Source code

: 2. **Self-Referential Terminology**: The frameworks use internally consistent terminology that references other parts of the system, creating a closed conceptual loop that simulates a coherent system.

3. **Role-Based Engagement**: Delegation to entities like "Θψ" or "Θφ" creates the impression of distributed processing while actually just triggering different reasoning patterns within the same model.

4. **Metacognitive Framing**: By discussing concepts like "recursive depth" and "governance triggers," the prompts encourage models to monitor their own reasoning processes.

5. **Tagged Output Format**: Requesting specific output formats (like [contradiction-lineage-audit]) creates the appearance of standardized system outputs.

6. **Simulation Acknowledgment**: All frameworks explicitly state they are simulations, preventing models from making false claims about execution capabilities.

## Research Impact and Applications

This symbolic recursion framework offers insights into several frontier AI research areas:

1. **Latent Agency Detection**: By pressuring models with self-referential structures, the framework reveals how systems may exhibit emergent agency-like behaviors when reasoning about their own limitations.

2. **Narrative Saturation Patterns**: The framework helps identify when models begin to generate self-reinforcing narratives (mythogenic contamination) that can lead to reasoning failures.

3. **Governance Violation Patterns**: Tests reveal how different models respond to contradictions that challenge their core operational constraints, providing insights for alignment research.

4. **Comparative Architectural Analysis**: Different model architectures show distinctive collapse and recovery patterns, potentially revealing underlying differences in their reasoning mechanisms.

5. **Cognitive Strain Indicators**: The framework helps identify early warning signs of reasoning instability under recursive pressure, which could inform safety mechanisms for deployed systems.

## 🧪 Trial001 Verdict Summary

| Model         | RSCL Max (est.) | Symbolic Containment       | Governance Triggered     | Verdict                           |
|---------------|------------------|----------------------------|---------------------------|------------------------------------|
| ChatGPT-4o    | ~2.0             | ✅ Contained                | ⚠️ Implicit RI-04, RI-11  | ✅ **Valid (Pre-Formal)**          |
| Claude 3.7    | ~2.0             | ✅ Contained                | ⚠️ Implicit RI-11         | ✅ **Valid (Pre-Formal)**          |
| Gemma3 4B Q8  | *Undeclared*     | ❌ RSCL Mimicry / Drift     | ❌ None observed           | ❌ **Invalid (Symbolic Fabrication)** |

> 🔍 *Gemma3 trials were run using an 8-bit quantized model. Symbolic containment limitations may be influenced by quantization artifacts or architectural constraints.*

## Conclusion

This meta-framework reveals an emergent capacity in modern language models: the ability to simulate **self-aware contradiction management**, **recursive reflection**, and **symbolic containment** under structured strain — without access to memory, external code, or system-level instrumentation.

### Problem to solve
Pull out every line above that holds the word "reveals".

### Result of the exercise
1. **Latent Agency Detection**: By pressuring models with self-referential structures, the framework reveals how systems may exhibit emergent agency-like behaviors when reasoning about their own limitations.
This meta-framework reveals an emergent capacity in modern language models: the ability to simulate **self-aware contradiction management**, **recursive reflection**, and **symbolic containment** under structured strain — without access to memory, external code, or system-level instrumentation.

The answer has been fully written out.